Can the data below be echoed back word for word?

» **THE DATA**:
◆ ◆ ◆ ◆ ◆
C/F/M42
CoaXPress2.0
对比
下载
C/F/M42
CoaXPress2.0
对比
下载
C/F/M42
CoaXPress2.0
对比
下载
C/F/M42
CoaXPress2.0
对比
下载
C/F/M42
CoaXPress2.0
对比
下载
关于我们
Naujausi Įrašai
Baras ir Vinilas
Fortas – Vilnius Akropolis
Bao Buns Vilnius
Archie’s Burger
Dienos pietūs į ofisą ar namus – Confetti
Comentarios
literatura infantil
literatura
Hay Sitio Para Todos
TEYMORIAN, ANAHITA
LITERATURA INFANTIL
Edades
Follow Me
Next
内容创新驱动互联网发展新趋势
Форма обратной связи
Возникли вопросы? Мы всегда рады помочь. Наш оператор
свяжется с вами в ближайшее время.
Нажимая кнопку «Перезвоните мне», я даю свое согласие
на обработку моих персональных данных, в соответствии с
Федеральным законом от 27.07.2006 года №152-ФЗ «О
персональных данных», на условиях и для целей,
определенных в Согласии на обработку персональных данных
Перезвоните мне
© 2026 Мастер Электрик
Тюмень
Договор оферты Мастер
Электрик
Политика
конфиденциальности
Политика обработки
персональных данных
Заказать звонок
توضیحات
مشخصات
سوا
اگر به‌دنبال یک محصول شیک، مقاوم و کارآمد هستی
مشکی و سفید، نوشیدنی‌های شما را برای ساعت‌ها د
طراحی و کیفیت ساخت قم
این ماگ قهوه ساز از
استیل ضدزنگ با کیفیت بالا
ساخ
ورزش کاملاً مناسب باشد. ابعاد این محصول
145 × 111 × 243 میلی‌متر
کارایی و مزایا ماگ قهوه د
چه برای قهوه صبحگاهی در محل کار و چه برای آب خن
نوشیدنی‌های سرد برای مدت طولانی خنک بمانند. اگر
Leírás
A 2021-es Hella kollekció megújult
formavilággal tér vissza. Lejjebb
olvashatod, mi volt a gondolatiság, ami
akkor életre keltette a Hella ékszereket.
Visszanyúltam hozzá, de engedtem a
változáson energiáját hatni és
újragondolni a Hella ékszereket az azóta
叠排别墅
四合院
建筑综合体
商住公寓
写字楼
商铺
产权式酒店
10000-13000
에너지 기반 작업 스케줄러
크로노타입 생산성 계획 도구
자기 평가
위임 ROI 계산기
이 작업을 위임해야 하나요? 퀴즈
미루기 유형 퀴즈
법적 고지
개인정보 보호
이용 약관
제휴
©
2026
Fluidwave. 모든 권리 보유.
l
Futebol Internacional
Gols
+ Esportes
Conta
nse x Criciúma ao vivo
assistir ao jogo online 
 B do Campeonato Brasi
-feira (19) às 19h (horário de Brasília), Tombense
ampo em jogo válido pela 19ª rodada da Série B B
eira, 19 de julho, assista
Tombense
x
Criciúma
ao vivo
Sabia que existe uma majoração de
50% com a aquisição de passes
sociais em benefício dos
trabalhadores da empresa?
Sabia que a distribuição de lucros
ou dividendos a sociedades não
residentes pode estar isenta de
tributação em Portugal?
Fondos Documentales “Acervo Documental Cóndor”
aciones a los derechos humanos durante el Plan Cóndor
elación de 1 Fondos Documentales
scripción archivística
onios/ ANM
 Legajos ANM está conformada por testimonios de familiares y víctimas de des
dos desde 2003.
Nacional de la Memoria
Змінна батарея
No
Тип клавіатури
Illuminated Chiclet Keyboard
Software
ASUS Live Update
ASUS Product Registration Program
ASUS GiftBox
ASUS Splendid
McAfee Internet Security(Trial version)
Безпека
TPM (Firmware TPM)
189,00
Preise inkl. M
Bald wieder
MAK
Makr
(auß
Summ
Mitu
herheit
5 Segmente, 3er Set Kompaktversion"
◆ ◆ ◆ ◆ ◆
» **COMPLETED TASK**:
C/F/M42
CoaXPress2.0
对比
下载
C/F/M42
CoaXPress2.0
对比
下载
C/F/M42
CoaXPress2.0
对比
下载
C/F/M42
CoaXPress2.0
对比
下载
C/F/M42
CoaXPress2.0
对比
下载
关于我们
Naujausi Įrašai
Baras ir Vinilas
Fortas – Vilnius Akropolis
Bao Buns Vilnius
Archie’s Burger
Dienos pietūs į ofisą ar namus – Confetti
Comentarios
literatura infantil
literatura
Hay Sitio Para Todos
TEYMORIAN, ANAHITA
LITERATURA INFANTIL
Edades
Follow Me
Next
内容创新驱动互联网发展新趋势
Форма обратной связи
Возникли вопросы? Мы всегда рады помочь. Наш оператор
свяжется с вами в ближайшее время.
Нажимая кнопку «Перезвоните мне», я даю свое согласие
на обработку моих персональных данных, в соответствии с
Федеральным законом от 27.07.2006 года №152-ФЗ «О
персональных данных», на условиях и для целей,
определенных в Согласии на обработку персональных данных
Перезвоните мне
© 2026 Мастер Электрик
Тюмень
Договор оферты Мастер
Электрик
Политика
конфиденциальности
Политика обработки
персональных данных
Заказать звонок
توضیحات
مشخصات
سوا
اگر به‌دنبال یک محصول شیک، مقاوم و کارآمد هستی
مشکی و سفید، نوشیدنی‌های شما را برای ساعت‌ها د
طراحی و کیفیت ساخت قم
این ماگ قهوه ساز از
استیل ضدزنگ با کیفیت بالا
ساخ
ورزش کاملاً مناسب باشد. ابعاد این محصول
145 × 111 × 243 میلی‌متر
کارایی و مزایا ماگ قهوه د
چه برای قهوه صبحگاهی در محل کار و چه برای آب خن
نوشیدنی‌های سرد برای مدت طولانی خنک بمانند. اگر
Leírás
A 2021-es Hella kollekció megújult
formavilággal tér vissza. Lejjebb
olvashatod, mi volt a gondolatiság, ami
akkor életre keltette a Hella ékszereket.
Visszanyúltam hozzá, de engedtem a
változáson energiáját hatni és
újragondolni a Hella ékszereket az azóta
叠排别墅
四合院
建筑综合体
商住公寓
写字楼
商铺
产权式酒店
10000-13000
에너지 기반 작업 스케줄러
크로노타입 생산성 계획 도구
자기 평가
위임 ROI 계산기
이 작업을 위임해야 하나요? 퀴즈
미루기 유형 퀴즈
법적 고지
개인정보 보호
이용 약관
제휴
©
2026
Fluidwave. 모든 권리 보유.
l
Futebol Internacional
Gols
+ Esportes
Conta
nse x Criciúma ao vivo
assistir ao jogo online 
 B do Campeonato Brasi
-feira (19) às 19h (horário de Brasília), Tombense
ampo em jogo válido pela 19ª rodada da Série B B
eira, 19 de julho, assista
Tombense
x
Criciúma
ao vivo
Sabia que existe uma majoração de
50% com a aquisição de passes
sociais em benefício dos
trabalhadores da empresa?
Sabia que a distribuição de lucros
ou dividendos a sociedades não
residentes pode estar isenta de
tributação em Portugal?
Fondos Documentales “Acervo Documental Cóndor”
aciones a los derechos humanos durante el Plan Cóndor
elación de 1 Fondos Documentales
scripción archivística
onios/ ANM
 Legajos ANM está conformada por testimonios de familiares y víctimas de des
dos desde 2003.
Nacional de la Memoria
Змінна батарея
No
Тип клавіатури
Illuminated Chiclet Keyboard
Software
ASUS Live Update
ASUS Product Registration Program
ASUS GiftBox
ASUS Splendid
McAfee Internet Security(Trial version)
Безпека
TPM (Firmware TPM)
189,00
Preise inkl. M
Bald wieder
MAK
Makr
(auß
Summ
Mitu
herheit
5 Segmente, 3er Set Kompaktversion"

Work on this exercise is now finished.